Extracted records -
=== Section Start ===
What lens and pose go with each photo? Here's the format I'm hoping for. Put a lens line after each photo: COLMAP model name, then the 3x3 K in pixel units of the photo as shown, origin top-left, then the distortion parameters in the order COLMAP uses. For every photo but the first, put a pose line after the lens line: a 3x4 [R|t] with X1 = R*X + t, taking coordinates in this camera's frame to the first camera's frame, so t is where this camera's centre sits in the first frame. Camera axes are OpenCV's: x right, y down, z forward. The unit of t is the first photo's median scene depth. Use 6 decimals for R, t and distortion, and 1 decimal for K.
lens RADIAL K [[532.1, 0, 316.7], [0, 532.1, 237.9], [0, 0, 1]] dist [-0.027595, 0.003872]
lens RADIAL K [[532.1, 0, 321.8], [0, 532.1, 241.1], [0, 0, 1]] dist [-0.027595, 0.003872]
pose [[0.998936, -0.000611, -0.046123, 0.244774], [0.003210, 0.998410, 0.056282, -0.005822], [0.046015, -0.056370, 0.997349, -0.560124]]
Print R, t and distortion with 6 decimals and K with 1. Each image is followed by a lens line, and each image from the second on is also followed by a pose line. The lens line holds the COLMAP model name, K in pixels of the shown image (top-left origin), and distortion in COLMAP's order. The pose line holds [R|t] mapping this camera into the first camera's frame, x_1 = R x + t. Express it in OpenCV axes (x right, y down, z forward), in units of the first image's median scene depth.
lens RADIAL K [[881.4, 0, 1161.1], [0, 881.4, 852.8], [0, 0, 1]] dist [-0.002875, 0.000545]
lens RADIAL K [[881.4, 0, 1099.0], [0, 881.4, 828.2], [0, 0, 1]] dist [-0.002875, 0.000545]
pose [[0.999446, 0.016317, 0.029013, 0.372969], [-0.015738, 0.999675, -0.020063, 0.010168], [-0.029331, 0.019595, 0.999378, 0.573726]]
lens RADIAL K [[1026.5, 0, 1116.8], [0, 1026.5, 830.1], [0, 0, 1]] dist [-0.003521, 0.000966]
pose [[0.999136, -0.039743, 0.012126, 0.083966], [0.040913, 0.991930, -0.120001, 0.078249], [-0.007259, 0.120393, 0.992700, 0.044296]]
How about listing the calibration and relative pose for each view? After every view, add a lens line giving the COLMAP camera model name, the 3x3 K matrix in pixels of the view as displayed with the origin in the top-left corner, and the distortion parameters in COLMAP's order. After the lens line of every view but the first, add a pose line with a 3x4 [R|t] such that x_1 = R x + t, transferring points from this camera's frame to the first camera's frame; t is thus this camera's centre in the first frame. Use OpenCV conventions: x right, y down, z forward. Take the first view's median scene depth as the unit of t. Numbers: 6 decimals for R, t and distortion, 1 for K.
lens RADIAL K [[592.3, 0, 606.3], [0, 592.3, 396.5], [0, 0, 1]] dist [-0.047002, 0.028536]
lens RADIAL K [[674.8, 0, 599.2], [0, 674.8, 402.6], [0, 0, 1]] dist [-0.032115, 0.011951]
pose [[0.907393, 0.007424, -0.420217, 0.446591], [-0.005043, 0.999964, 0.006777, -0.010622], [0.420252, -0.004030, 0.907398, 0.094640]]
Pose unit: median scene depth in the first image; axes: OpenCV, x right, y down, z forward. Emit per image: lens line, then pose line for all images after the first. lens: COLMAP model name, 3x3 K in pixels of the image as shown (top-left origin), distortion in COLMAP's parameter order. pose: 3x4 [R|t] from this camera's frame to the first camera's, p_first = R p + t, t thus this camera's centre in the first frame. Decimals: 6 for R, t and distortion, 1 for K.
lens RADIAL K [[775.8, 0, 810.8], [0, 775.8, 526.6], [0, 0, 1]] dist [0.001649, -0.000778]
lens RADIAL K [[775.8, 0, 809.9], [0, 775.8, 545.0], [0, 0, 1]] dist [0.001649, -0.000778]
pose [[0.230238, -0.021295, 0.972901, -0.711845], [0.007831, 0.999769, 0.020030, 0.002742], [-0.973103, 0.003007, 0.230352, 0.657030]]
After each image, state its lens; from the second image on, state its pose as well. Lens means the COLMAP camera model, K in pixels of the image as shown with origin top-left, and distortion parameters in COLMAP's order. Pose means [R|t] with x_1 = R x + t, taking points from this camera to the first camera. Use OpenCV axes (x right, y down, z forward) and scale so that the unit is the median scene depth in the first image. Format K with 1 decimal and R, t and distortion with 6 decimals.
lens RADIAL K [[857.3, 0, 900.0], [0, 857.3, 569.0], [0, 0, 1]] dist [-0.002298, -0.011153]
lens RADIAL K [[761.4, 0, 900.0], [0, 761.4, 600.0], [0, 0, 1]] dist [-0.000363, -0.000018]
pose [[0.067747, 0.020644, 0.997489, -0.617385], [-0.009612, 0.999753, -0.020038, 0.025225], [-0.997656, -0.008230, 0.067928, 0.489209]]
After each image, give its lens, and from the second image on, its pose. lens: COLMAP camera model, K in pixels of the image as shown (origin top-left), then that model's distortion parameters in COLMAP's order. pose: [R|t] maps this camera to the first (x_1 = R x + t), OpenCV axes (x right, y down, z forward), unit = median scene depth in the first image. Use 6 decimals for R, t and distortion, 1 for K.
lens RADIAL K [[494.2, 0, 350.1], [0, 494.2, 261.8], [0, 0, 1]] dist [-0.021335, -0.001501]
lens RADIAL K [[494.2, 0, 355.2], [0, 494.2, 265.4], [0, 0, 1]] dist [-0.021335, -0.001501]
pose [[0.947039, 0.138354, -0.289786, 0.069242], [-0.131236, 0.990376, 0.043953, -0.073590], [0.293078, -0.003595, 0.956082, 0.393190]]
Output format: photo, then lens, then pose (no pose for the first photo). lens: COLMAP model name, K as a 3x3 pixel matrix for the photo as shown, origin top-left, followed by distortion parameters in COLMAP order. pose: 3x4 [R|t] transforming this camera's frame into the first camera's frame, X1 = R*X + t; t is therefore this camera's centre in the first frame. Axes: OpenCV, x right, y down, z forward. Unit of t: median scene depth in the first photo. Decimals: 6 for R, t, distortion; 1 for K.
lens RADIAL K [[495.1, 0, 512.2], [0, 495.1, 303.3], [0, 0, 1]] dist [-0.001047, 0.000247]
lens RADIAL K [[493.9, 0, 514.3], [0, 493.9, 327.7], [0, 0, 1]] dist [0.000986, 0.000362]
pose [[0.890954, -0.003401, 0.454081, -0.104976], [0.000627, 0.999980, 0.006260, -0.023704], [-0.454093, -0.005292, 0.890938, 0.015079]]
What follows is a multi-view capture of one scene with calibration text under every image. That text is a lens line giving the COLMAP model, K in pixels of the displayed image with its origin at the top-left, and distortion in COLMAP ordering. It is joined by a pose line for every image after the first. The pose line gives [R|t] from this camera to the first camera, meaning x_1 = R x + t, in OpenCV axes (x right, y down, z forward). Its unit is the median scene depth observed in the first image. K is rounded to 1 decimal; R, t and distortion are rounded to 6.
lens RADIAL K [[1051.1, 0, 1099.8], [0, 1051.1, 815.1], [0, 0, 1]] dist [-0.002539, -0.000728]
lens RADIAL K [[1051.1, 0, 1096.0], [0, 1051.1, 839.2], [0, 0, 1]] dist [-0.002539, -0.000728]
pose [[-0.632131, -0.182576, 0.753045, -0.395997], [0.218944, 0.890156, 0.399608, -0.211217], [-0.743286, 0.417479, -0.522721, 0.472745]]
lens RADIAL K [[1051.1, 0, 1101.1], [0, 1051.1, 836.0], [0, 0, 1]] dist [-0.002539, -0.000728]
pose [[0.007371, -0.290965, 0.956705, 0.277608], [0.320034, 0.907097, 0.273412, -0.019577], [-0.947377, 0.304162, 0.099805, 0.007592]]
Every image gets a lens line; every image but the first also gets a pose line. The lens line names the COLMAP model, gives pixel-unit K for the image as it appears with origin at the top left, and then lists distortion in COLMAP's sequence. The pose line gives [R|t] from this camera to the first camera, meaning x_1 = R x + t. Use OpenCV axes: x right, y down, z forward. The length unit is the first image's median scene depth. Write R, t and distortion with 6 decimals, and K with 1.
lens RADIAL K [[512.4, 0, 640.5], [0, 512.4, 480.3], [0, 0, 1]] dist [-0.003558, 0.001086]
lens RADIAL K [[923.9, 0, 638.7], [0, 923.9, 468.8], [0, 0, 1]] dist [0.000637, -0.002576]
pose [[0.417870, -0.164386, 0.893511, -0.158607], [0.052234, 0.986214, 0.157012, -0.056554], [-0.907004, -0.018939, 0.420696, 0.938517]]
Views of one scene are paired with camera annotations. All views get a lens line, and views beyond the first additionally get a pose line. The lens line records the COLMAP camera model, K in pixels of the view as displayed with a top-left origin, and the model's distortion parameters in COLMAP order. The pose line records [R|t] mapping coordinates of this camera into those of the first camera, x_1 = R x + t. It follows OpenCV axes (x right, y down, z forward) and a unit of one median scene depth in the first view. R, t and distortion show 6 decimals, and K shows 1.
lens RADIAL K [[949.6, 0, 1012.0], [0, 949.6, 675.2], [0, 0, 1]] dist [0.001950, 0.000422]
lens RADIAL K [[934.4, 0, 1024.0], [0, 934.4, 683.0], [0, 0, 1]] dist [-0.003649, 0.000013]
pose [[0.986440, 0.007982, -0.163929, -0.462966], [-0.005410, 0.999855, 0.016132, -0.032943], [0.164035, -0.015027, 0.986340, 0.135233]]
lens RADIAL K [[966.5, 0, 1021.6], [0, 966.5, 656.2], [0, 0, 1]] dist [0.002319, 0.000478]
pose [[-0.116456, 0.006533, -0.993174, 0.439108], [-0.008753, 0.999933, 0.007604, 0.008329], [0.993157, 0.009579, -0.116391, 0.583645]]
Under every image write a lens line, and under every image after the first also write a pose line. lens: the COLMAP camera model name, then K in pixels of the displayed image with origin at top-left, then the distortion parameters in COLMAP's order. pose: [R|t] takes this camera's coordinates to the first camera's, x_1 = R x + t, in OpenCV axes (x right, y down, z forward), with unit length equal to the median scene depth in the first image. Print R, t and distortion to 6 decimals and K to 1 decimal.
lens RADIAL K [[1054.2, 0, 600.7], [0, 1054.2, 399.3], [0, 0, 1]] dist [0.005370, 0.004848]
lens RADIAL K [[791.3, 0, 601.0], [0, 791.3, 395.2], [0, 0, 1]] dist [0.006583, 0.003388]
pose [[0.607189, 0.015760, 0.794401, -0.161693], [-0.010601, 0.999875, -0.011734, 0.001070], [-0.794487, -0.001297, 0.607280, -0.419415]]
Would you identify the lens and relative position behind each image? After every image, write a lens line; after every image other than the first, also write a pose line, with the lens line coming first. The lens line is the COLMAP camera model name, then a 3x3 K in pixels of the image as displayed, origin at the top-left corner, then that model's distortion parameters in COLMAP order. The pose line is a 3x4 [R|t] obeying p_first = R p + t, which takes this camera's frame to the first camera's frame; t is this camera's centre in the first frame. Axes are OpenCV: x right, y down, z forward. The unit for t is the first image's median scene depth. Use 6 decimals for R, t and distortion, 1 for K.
=== Section End ===
PROBLEM STATEMENT - Gather every line in the records that contains the word "units", and copy each such line in full.

SOLUTION TO THIS EXERCISE -
What lens and pose go with each photo? Here's the format I'm hoping for. Put a lens line after each photo: COLMAP model name, then the 3x3 K in pixel units of the photo as shown, origin top-left, then the distortion parameters in the order COLMAP uses. For every photo but the first, put a pose line after the lens line: a 3x4 [R|t] with X1 = R*X + t, taking coordinates in this camera's frame to the first camera's frame, so t is where this camera's centre sits in the first frame. Camera axes are OpenCV's: x right, y down, z forward. The unit of t is the first photo's median scene depth. Use 6 decimals for R, t and distortion, and 1 decimal for K.
Print R, t and distortion with 6 decimals and K with 1. Each image is followed by a lens line, and each image from the second on is also followed by a pose line. The lens line holds the COLMAP model name, K in pixels of the shown image (top-left origin), and distortion in COLMAP's order. The pose line holds [R|t] mapping this camera into the first camera's frame, x_1 = R x + t. Express it in OpenCV axes (x right, y down, z forward), in units of the first image's median scene depth.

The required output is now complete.